Third Year Class-Lab-Credit Hours
Fall
EBME 306, Introduction to Biomaterials (3-0-3)
EBME 318, Biomedical Engineering Lab I (0-3-1)
ENGL 398, Professional Communication f (2-0-2)
ENGR 398 Professional Communication for Engineers f (1-0-1)
EBME 308, Biomedical Systems & Signals (3-3-4)
ENGR 225, Thermo, Fluids, Heat & Mass Transfer (4-0-4)
Total (13-6-15)


Spring
EBME 319, Biomedical Engineering Lab II (0-3-1)
EBME 310, Principles of Biomedical Instrumentation (3-0-3)
EBME 360, BME Instrumentation Lab (0-3-1)
ENGR 200, Mechanics and Materials (3-0-3)
H/SS (3-0-3)
BME Specialty Sequence d (3-0-3)
BME Specialty Sequence d (3-0-3)
Total (15-6-17)


Fourth Year
Fall
EBME 398, Senior Project g (0-9-3)
or Open elective (3-0-3)
EBME 370, Principles of Biomedical Engineering Design (2-0-2)
BME Specialty Sequence d (3-0-3)
BME Specialty Sequence d (3-0-3)
Statistics h (3-0-3)
H/SS (3-0-3)
Total (14-9-17) or (17-0-17)


Spring
EBME 309, Modeling of Biomedical Systems (3-0-3)
EBME 359, BME Computer Simulation Lab (0-3-1)
EBME 380, Design in BME (1-6-3)
BME Specialty Sequence d (3-0-3)
BME Specialty Sequence c (3-0-3)
H/SS (3-0-3)
Total (13-9-16) or (15-3-16)

  1. This is a typical program. Specialty sequences are designed with courses in a desired order that might vary from the one here. Programs must be planned with a faculty advisor in the Department of Biomedical Engineering.
  2. This optional course is limited to freshmen.
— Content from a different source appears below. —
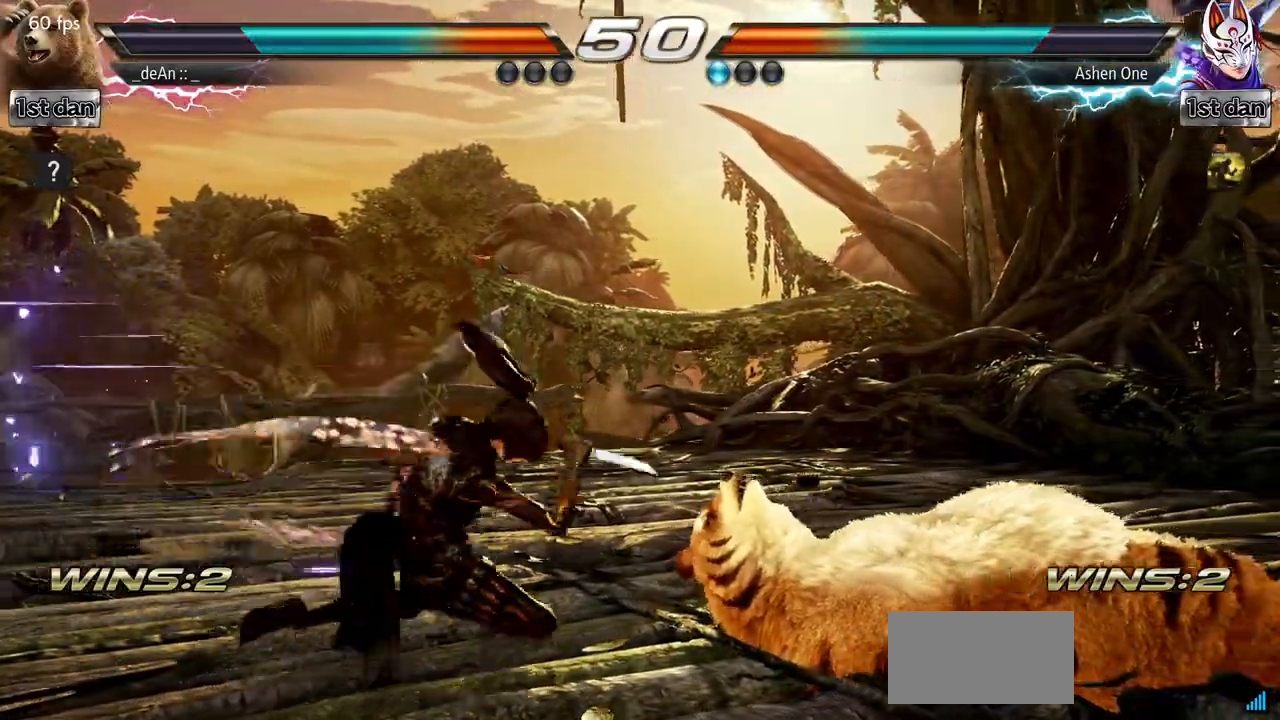
{"buttons": [], "left_stick": "center", "events": [[134, "SQUARE", "down"], [134, "TRIANGLE", "down"], [234, "SQUARE", "up"], [251, "TRIANGLE", "up"]]}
This can be replaced by an open elective.
  3. University Seminars (6 semester hours, minimum of 2 seminars selected from different thematic groups and different thematic group from that of FSCC 100).
  4. Courses are chosen depending on the BME specialty sequence as listed below.
  5. Students take at least one math or science course approved by BME department.
  6. SAGES BME Departmental Seminar, ENGL 398 and ENGR 398 must be taken together.
  7. STAT 312, STAT 333, or STAT 332 fulfill the statistics requirement. Check with sequence advisor to determine the most appropriate class.